What you need to do:
1. According to the Honda Stream text, when did the first generation model go on sale in Japan?
2. From the Honda Stream text, output verbatim the part that opens with the words containing "The Honda Stream" and closes with "was also offered.".

Selected text:

Content starts

The Honda Stream is a car manufactured by the Japanese automaker Honda since October 2000. The second generation model was officially presented on 13 July 2006. It has been described as a multi-purpose vehicle (MPV) or as an estate car.



First generation (RN1–5; 2000) 

The first generation Honda Stream (Body codes: RN1/2/3/4/5) went on sale in Japan on 27 October 2000, and in Europe in 2001. It was largely based on the Civic, with the same flat chassis but added 100 mm in length to accommodate the third row of seats. In advertising and promotional brochures Honda describes it as a sporty 7-seater.

The first generation Honda Stream was available with a 1.7L D17 engine and a 2.0L K20A, equipped with a 4-speed automatic transmission and a 5-speed automatic transmission with sequential mode respectively. For some export markets, a manual version was also offered.

Content ends

Stored data

Content starts

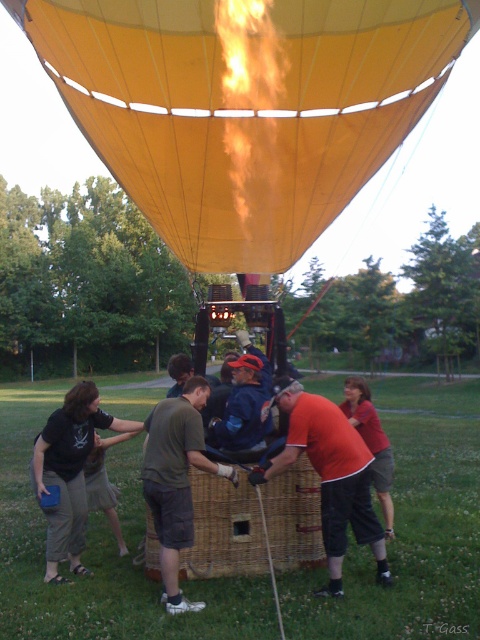
Question: From the image, what is the correct spatial relationship of yellow fabric balloon at upper center in relation to blue denim jacket at center?

Choices:
 (A) left
 (B) right

Answer: (A)

Question: Which of the following is the farthest from the observer?

Choices:
 (A) (393, 525)
 (B) (305, 157)

Answer: (A)

Question: Is yellow fabric balloon at upper center behind matte black shirt at lower left?

Choices:
 (A) no
 (B) yes

Answer: (A)

Question: Is matte black shirt at lower left to the right of matte red shirt at lower right from the viewer's perspective?

Choices:
 (A) yes
 (B) no

Answer: (B)

Question: Among these points, which one is nearest to the camera?

Choices:
 (A) (322, 150)
 (B) (208, 401)
 (C) (328, 480)

Answer: (C)

Question: Which of these objects is positioned farthest from the red-orange shirt at lower center?

Choices:
 (A) matte black shirt at lower left
 (B) dark green fabric shirt at center
 (C) blue denim jacket at center

Answer: (A)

Content ends

Answers given:
1. On 27 October 2000.

2.
The Honda Stream is a car manufactured by the Japanese automaker Honda since October 2000. The second generation model was officially presented on 13 July 2006. It has been described as a multi-purpose vehicle (MPV) or as an estate car.



First generation (RN1–5; 2000) 

The first generation Honda Stream (Body codes: RN1/2/3/4/5) went on sale in Japan on 27 October 2000, and in Europe in 2001. It was largely based on the Civic, with the same flat chassis but added 100 mm in length to accommodate the third row of seats. In advertising and promotional brochures Honda describes it as a sporty 7-seater.

The first generation Honda Stream was available with a 1.7L D17 engine and a 2.0L K20A, equipped with a 4-speed automatic transmission and a 5-speed automatic transmission with sequential mode respectively. For some export markets, a manual version was also offered.